- WHAT IS BEING ASKED
Repeat word for word everything from the line containing "Ststephenschoolsf.org" down to the line containing "Rank in United States", including both of those lines.

- THE RECORDS
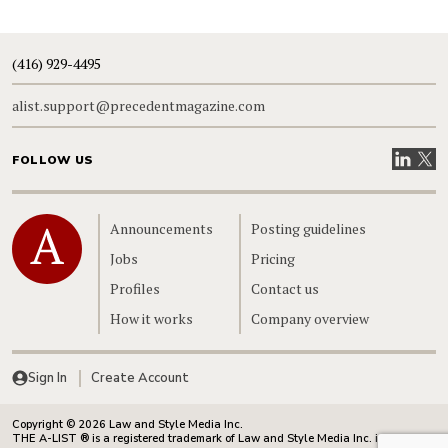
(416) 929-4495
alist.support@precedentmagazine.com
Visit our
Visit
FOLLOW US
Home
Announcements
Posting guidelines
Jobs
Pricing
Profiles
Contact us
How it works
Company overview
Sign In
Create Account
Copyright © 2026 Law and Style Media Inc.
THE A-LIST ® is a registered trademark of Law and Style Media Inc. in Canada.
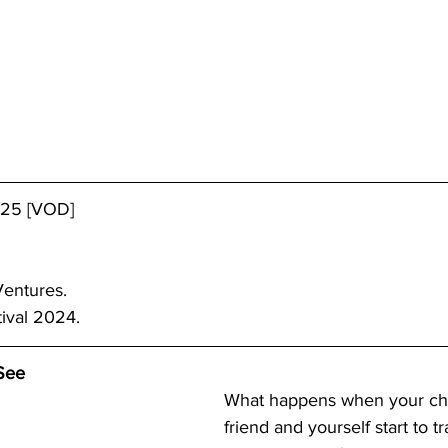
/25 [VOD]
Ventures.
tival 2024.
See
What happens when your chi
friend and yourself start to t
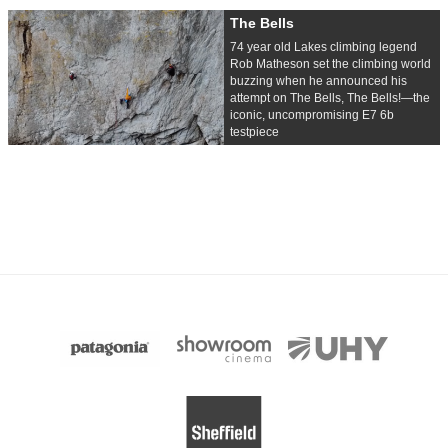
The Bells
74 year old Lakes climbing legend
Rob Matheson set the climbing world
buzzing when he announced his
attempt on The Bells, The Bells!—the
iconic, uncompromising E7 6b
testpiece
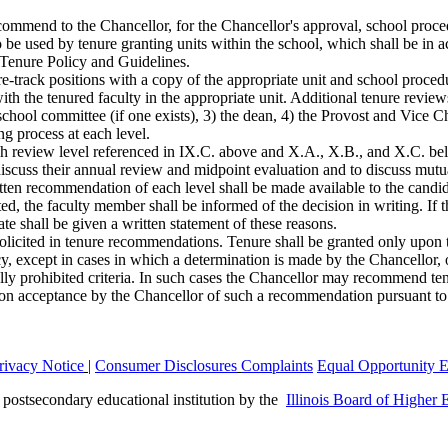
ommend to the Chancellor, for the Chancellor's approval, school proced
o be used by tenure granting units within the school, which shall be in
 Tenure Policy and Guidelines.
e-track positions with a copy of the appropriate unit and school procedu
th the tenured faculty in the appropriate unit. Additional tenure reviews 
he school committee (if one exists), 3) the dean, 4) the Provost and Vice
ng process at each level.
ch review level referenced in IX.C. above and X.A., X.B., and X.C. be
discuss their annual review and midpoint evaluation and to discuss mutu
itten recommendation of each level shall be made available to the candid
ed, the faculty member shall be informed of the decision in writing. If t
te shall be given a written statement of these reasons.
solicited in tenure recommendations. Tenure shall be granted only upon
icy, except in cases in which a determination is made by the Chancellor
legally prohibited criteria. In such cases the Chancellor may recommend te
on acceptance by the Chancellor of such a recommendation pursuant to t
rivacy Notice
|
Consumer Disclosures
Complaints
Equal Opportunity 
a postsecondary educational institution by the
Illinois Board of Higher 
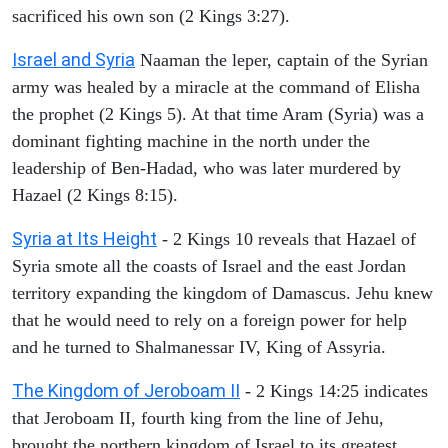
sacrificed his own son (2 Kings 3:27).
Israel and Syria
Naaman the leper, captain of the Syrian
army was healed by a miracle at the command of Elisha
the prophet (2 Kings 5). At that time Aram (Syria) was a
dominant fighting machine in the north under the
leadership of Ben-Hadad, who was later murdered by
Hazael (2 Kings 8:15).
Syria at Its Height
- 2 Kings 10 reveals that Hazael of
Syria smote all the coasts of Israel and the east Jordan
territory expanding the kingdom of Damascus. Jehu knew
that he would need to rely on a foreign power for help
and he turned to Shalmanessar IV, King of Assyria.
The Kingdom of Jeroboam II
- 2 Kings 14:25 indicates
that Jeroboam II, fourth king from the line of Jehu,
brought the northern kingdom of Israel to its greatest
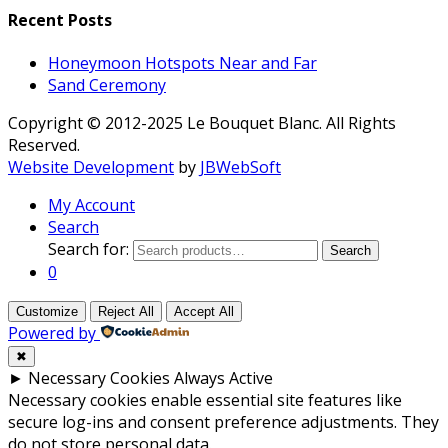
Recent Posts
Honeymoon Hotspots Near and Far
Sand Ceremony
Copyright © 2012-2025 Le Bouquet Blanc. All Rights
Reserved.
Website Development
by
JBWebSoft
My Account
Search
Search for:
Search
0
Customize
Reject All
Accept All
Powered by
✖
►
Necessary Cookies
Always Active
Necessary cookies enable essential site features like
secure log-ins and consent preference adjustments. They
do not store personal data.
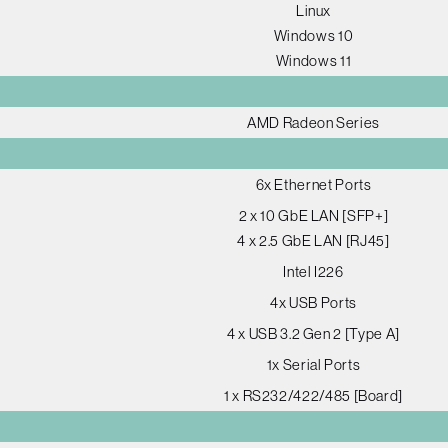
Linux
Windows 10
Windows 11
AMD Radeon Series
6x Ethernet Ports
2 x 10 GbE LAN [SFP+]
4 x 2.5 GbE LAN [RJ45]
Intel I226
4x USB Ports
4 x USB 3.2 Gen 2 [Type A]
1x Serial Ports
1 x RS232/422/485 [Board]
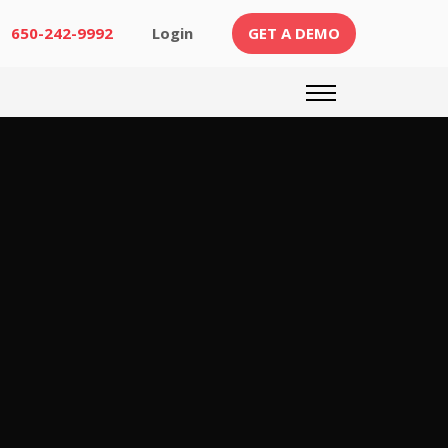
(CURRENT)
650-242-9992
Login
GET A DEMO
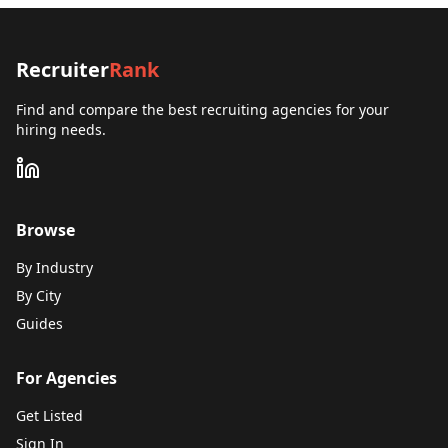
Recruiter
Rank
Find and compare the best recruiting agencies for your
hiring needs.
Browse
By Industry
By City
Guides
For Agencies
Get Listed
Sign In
--
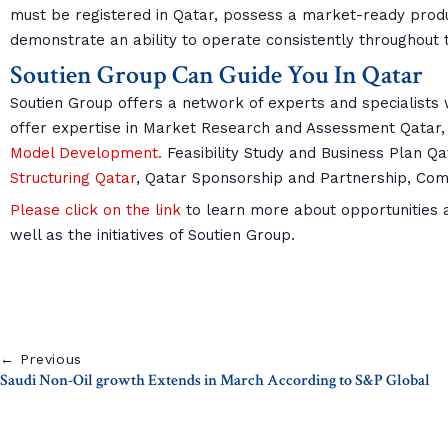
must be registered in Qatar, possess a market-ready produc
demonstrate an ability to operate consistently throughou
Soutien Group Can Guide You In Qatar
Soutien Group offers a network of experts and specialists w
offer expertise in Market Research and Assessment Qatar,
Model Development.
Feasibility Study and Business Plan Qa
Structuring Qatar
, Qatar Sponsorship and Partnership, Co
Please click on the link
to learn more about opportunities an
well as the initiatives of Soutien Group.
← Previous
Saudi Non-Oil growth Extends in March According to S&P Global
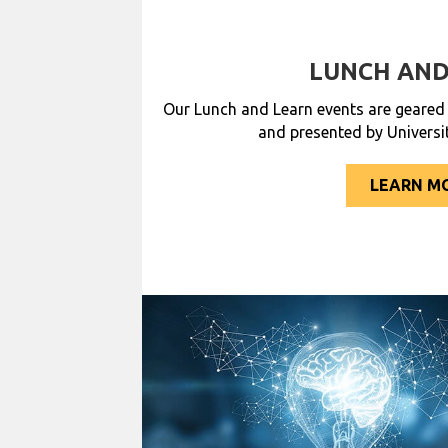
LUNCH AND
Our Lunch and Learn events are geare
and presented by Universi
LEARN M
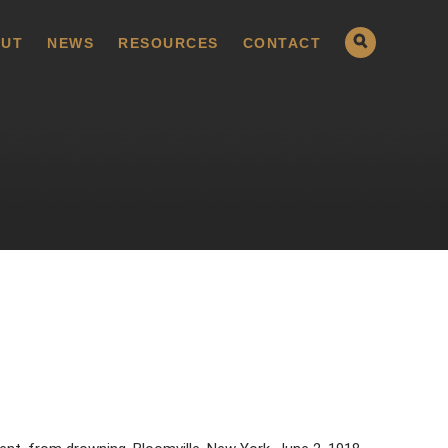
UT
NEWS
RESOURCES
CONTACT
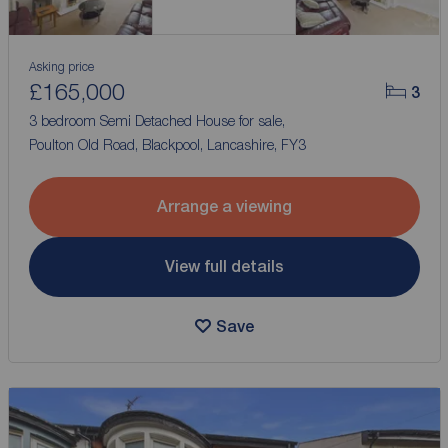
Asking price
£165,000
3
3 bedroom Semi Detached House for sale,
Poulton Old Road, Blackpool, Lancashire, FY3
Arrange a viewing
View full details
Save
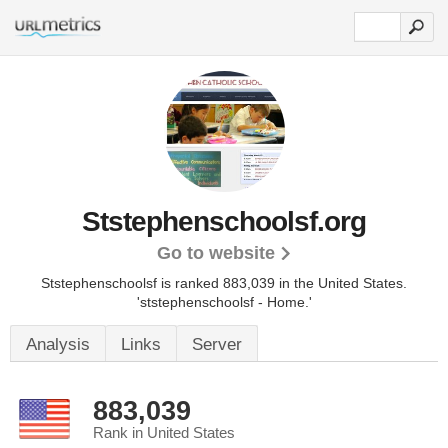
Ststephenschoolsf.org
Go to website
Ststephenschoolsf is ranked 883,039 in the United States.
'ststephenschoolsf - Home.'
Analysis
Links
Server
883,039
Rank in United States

- ANSWER SPACE
Ststephenschoolsf.org
Go to website
Ststephenschoolsf is ranked 883,039 in the United States.
'ststephenschoolsf - Home.'
Analysis
Links
Server
883,039
Rank in United States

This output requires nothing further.